Good luck and hang in there. it will come and you will be rewarded. It's hard work getting a good spot to hunt. And like fowlmouth said always have a back up or move to the birds just don't sit there and watch them fly 200 yrds away from you try your best to get to them or at least in there flight path.


----------



## LostLouisianian (Oct 11, 2010)

Or go rent a plane and have someone fly you over FB as you take photographs and make notes...make sure you're out of skybuster range though, that seems to be about 3000 feet higher than ground level at FB


----------



## fish-n-fool (May 26, 2009)

LostLouisianian said:


> Or go rent a plane and have someone fly you over FB as you take photographs and make notes..


Unfortunately it can't be done. that part of the sky is restricted air space due to the airport, My buddy is a pilot and we talked about that and the closest he can get to that area is just east of antelope island. But once we hit the causway we can fly over Howard slough and Ogden bay, Harold crane, the spur and bear river bird refuge. may take a quick look at Salt creek and public and fly back down and land at airport #2. trying to get my hands on a camera and a good lens for long range. I have a decent video recorder that will zoom 40X optical maybe I will use that instead. Now I just need to get the _____ to go up in that small plane. LOL!


----------



## VaderOrlag (Oct 30, 2014)

LostLouisianian said:


> Or go rent a plane and have someone fly you over FB as you take photographs and make notes...make sure you're out of skybuster range though, that seems to be about 3000 feet higher than ground level at FB


haha I think that might be a little low for them. I think I have seen some people take shots at things higher than that.:shock:


----------



## justcallmebob (Oct 18, 2013)

Here is the link to the FB online map. It works really well on my iphone: http://arcg.is/1jtkFuD


----------



## WasatchOutdoors (Sep 26, 2007)

With Farmington, I would make 2 recommendations. 

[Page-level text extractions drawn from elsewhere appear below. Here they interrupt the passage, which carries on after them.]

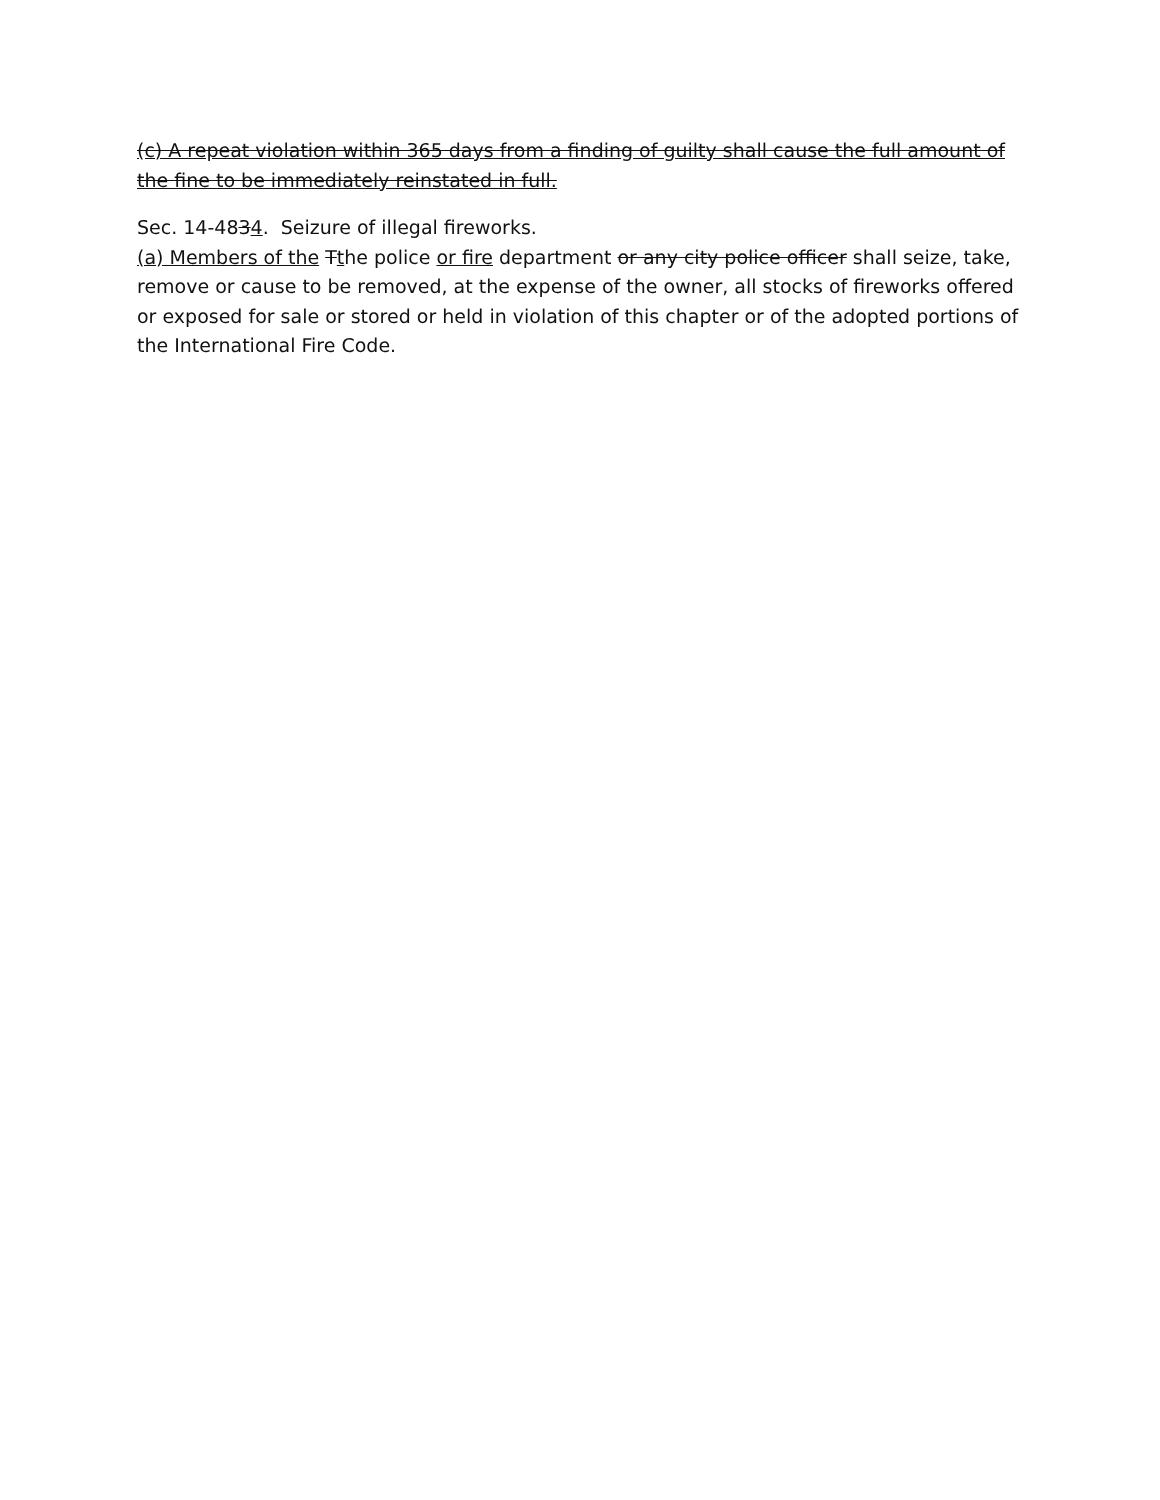(c) A repeat violation within 365 days from a finding of guilty shall cause the full amount of the fine to be immediately reinstated in full.
Sec. 14-4834. Seizure of illegal fireworks.
(a) Members of the Tthe police or fire department or any city police officer shall seize, take, remove or cause to be removed, at the expense of the owner, all stocks of fireworks offered or exposed for sale or stored or held in violation of this chapter or of the adopted portions of the International Fire Code.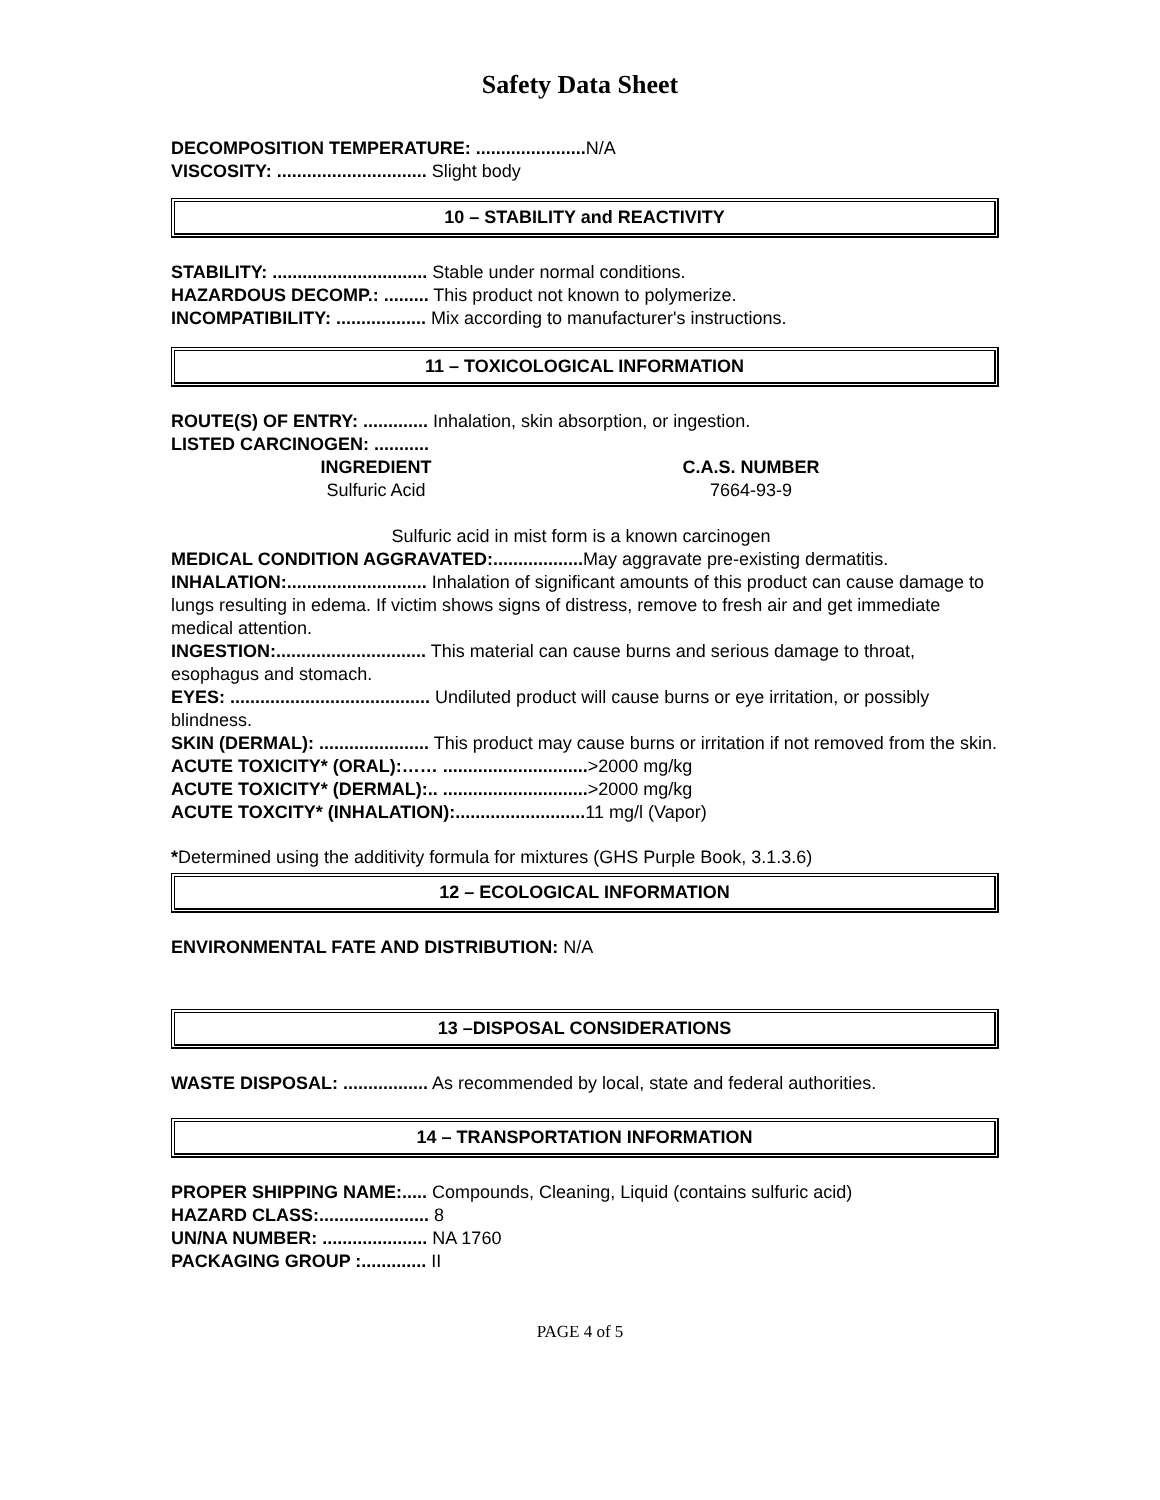Safety Data Sheet
DECOMPOSITION TEMPERATURE: ...................... N/A
VISCOSITY: .............................. Slight body
10 – STABILITY and REACTIVITY
STABILITY: ............................... Stable under normal conditions.
HAZARDOUS DECOMP.: ......... This product not known to polymerize.
INCOMPATIBILITY: .................. Mix according to manufacturer's instructions.
11 – TOXICOLOGICAL INFORMATION
ROUTE(S) OF ENTRY: ............. Inhalation, skin absorption, or ingestion.
LISTED CARCINOGEN: ...........
| INGREDIENT | C.A.S. NUMBER |
| --- | --- |
| Sulfuric Acid | 7664-93-9 |
Sulfuric acid in mist form is a known carcinogen
MEDICAL CONDITION AGGRAVATED:.................. May aggravate pre-existing dermatitis.
INHALATION:............................ Inhalation of significant amounts of this product can cause damage to lungs resulting in edema. If victim shows signs of distress, remove to fresh air and get immediate medical attention.
INGESTION:.............................. This material can cause burns and serious damage to throat, esophagus and stomach.
EYES: ........................................ Undiluted product will cause burns or eye irritation, or possibly blindness.
SKIN (DERMAL): ...................... This product may cause burns or irritation if not removed from the skin.
ACUTE TOXICITY* (ORAL):…… .............................>2000 mg/kg
ACUTE TOXICITY* (DERMAL):.. .............................>2000 mg/kg
ACUTE TOXCITY* (INHALATION):.......................... 11 mg/l (Vapor)
*Determined using the additivity formula for mixtures (GHS Purple Book, 3.1.3.6)
12 – ECOLOGICAL INFORMATION
ENVIRONMENTAL FATE AND DISTRIBUTION: N/A
13 –DISPOSAL CONSIDERATIONS
WASTE DISPOSAL: ................. As recommended by local, state and federal authorities.
14 – TRANSPORTATION INFORMATION
PROPER SHIPPING NAME:..... Compounds, Cleaning, Liquid (contains sulfuric acid)
HAZARD CLASS:...................... 8
UN/NA NUMBER: ..................... NA 1760
PACKAGING GROUP :............. II
PAGE 4 of 5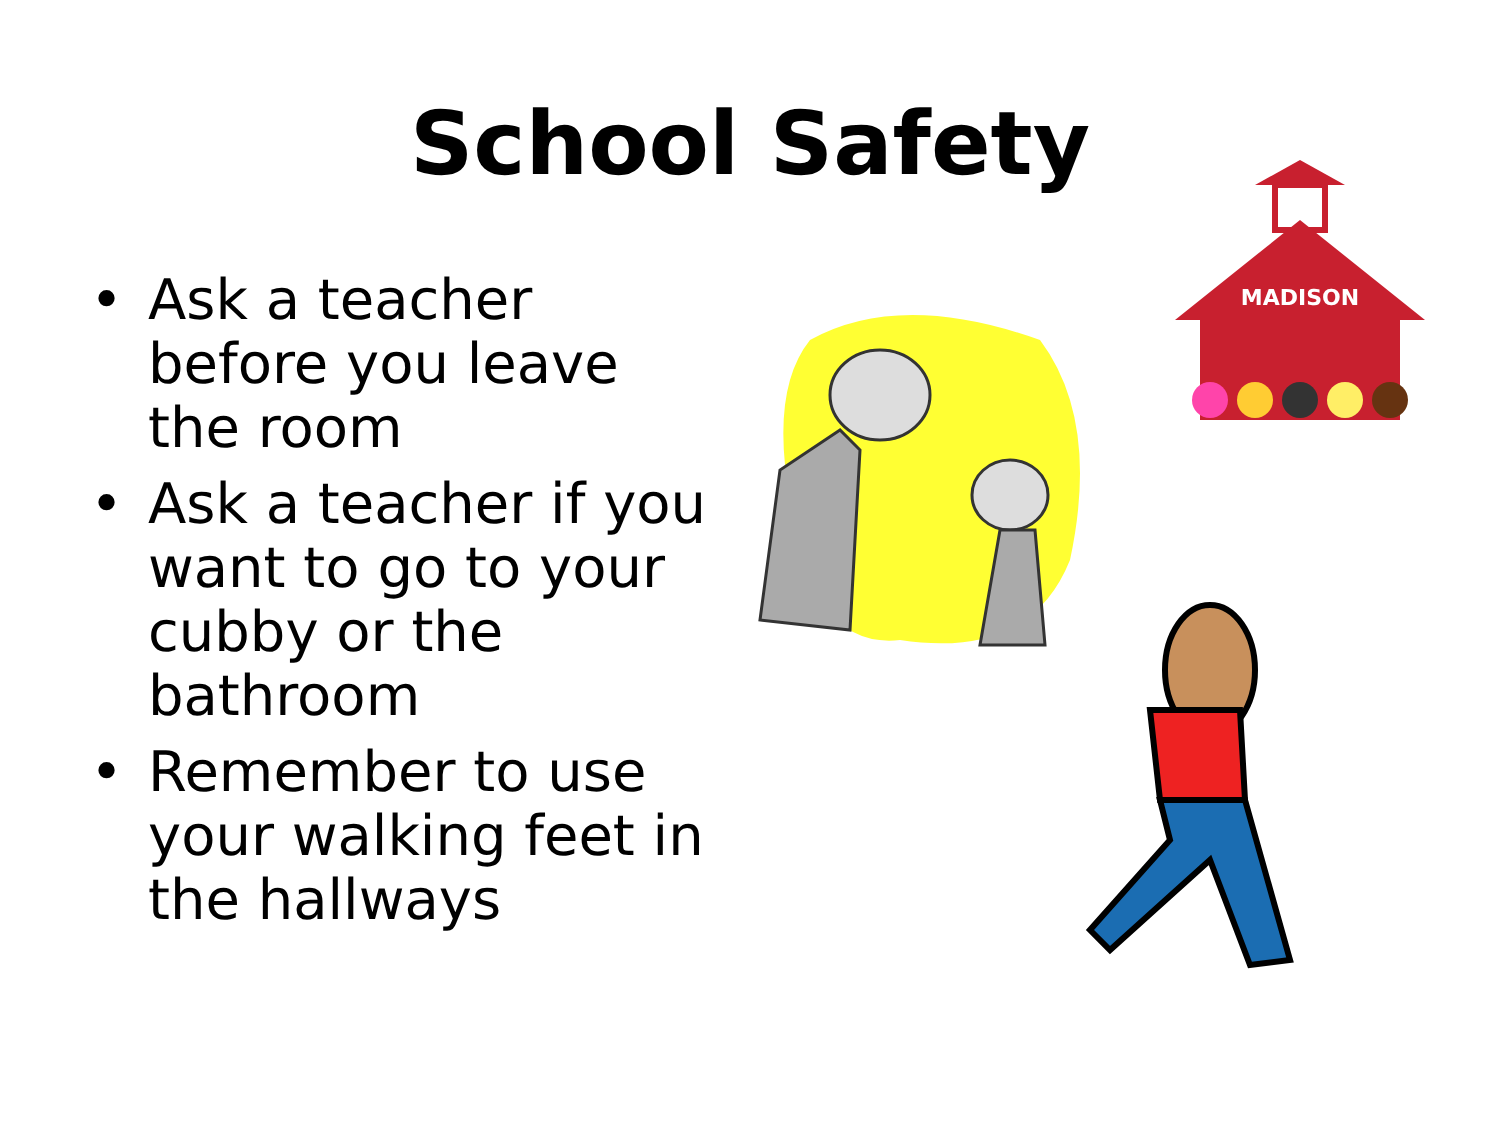School Safety
• Ask a teacher before you leave the room
• Ask a teacher if you want to go to your cubby or the bathroom
• Remember to use your walking feet in the hallways
MADISON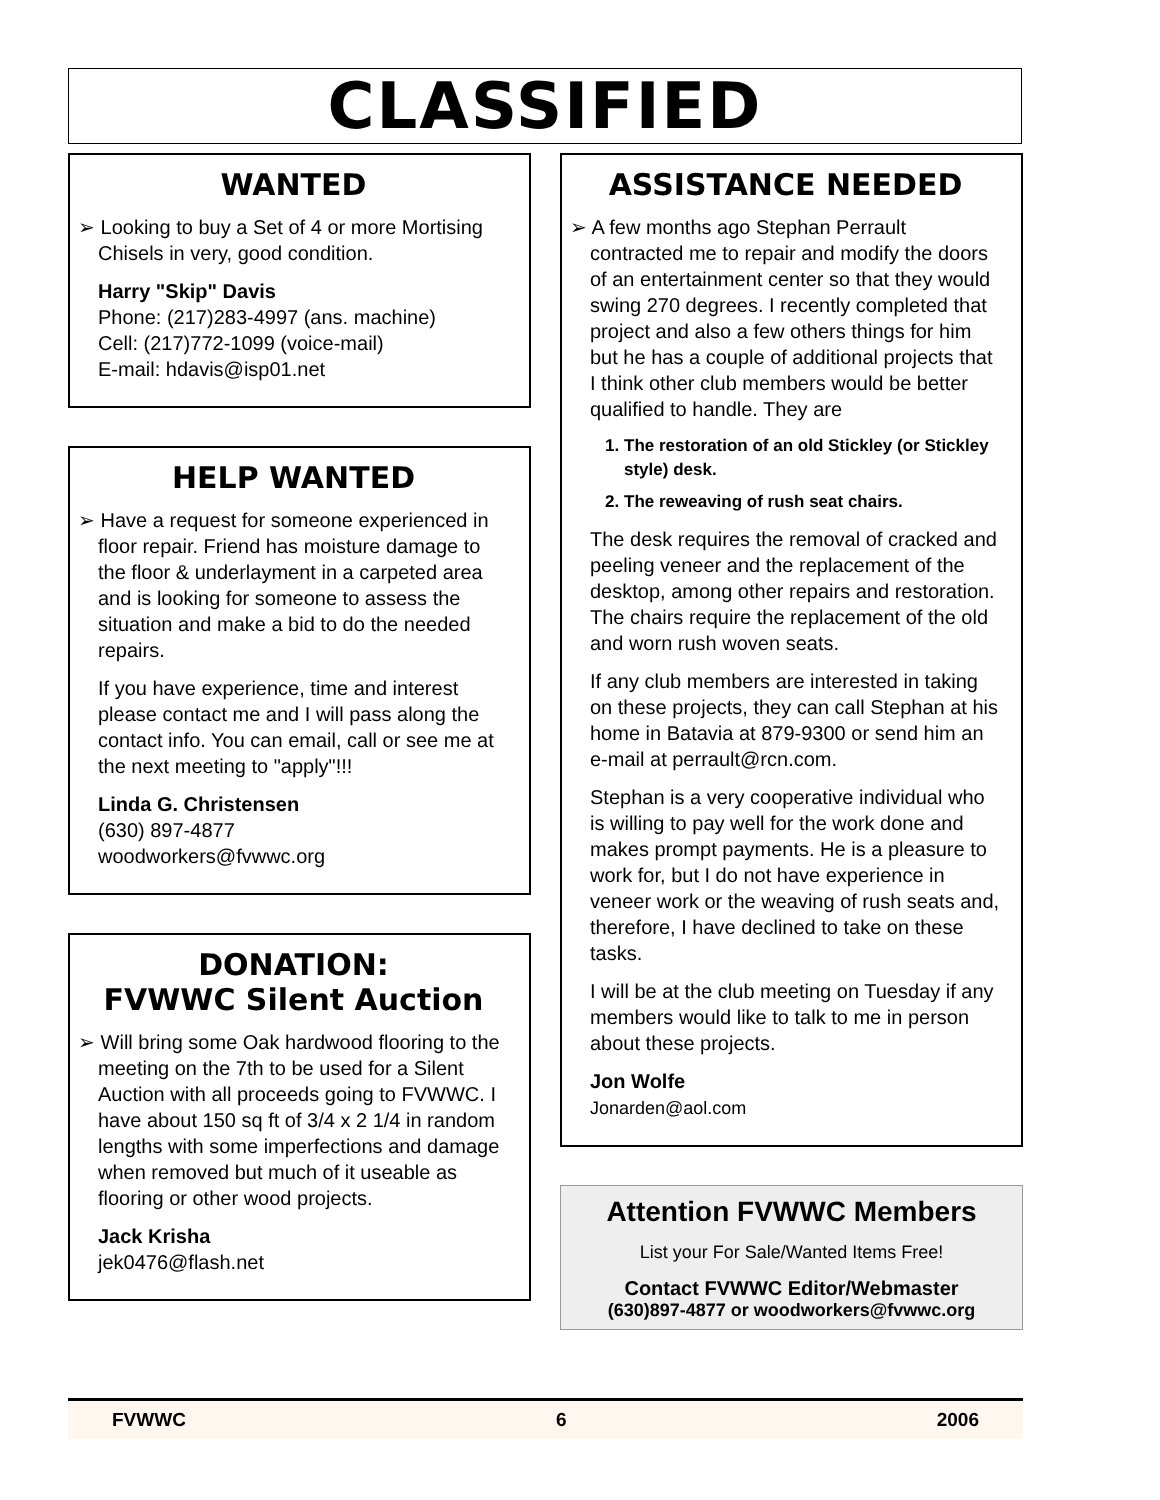CLASSIFIED
WANTED
➢ Looking to buy a Set of 4 or more Mortising Chisels in very, good condition.
Harry "Skip" Davis
Phone: (217)283-4997 (ans. machine)
Cell: (217)772-1099 (voice-mail)
E-mail: hdavis@isp01.net
HELP WANTED
➢ Have a request for someone experienced in floor repair. Friend has moisture damage to the floor & underlayment in a carpeted area and is looking for someone to assess the situation and make a bid to do the needed repairs.
If you have experience, time and interest please contact me and I will pass along the contact info. You can email, call or see me at the next meeting to "apply"!!!
Linda G. Christensen
(630) 897-4877
woodworkers@fvwwc.org
DONATION:
FVWWC Silent Auction
➢ Will bring some Oak hardwood flooring to the meeting on the 7th to be used for a Silent Auction with all proceeds going to FVWWC. I have about 150 sq ft of 3/4 x 2 1/4 in random lengths with some imperfections and damage when removed but much of it useable as flooring or other wood projects.
Jack Krisha
jek0476@flash.net
ASSISTANCE NEEDED
➢ A few months ago Stephan Perrault contracted me to repair and modify the doors of an entertainment center so that they would swing 270 degrees. I recently completed that project and also a few others things for him but he has a couple of additional projects that I think other club members would be better qualified to handle. They are
1. The restoration of an old Stickley (or Stickley style) desk.
2. The reweaving of rush seat chairs.
The desk requires the removal of cracked and peeling veneer and the replacement of the desktop, among other repairs and restoration.
The chairs require the replacement of the old and worn rush woven seats.
If any club members are interested in taking on these projects, they can call Stephan at his home in Batavia at 879-9300 or send him an e-mail at perrault@rcn.com.
Stephan is a very cooperative individual who is willing to pay well for the work done and makes prompt payments. He is a pleasure to work for, but I do not have experience in veneer work or the weaving of rush seats and, therefore, I have declined to take on these tasks.
I will be at the club meeting on Tuesday if any members would like to talk to me in person about these projects.
Jon Wolfe
Jonarden@aol.com
Attention FVWWC Members
List your For Sale/Wanted Items Free!
Contact FVWWC Editor/Webmaster
(630)897-4877 or woodworkers@fvwwc.org
FVWWC 6 2006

1) sacrifice a day with the binoculars, and watch the birds. If you're planning on hunting the impoundments on the south west side (near the crystal unit) get up on one of the bridges over the dike and just watch the birds during the hunt you're intending (morning or evening) and then go set up there the next day.

2) watch the weather. If we have a big storm or lots of wind, all those ducks out on the great salt lake shoreline will come pouring in. On those days, most of those ducks don't really know where they're heading either and will buzz around looking for other ducks. 6 decoys is all it takes on a day like that. Pay attention to channels, and other landmarks, because the ducks will follow them in and out of the marsh. I've got a primary location and 2 back up plans for windy days that seem to regularly produce.


----------